Baked Cashew Loaf image

I ate this when attending a weekend workshop, where it was served for lunch by the woman running the workshop, a naturopath and herbalist. It was so delicious that all the participants wanted a copy of the recipe. She served the loaf with her own tomato sauce. The ingredients blended together so well - and the texture and flavour was so delicious - that I would have been hard-pressed to have guessed all the ingredients. I only ate it warm, but my guess is that it would also be flavoursome cold with perhaps cucumber, sprouts or baby spinach leaves in a sandwich to take to work next day. I have since come across a similar recipe in an early 1990s Australian Women's Weekly recipe book.

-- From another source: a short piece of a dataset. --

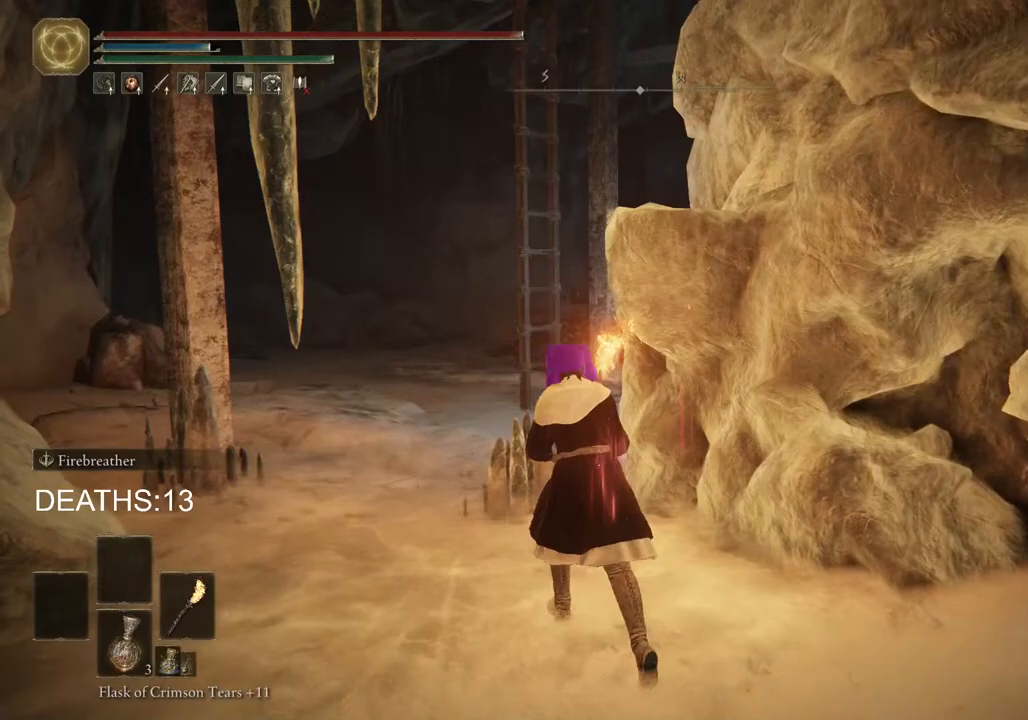
{"buttons": ["CIRCLE"], "left_stick": "up", "right_stick": "center", "events": [[483, "left_stick", "up"]]}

Provided by bluemoon downunder

Categories     One Dish Meal

Time 1h5m

Yield 10 serving(s)

Number Of Ingredients 14

2 cups finely chopped roasted cashew nuts
1 onion, finely grated
1 garlic clove, crushed
1 carrot, grated
1 cup parsley, chopped
1 teaspoon sweet basil
2 tablespoons plain flour
1 cup mashed tofu
1 egg
1 tablespoon soy sauce
pasta sauce
tomato paste
basil
orange juice

Steps:

  • Combine first seven ingredients.
  • Process tofu, egg and soy sauce and combine these with cashew and vegetable mixture.
  • Lightly oil or line log tin with glad bake. Firmly press mixture into tin and bake at 190° C for 30 to 35 minutes.
  • Serve hot or cold with tomato sauce and salad.
  • Tomato Sauce: pasta sauce, tomato paste, basil and orange juice.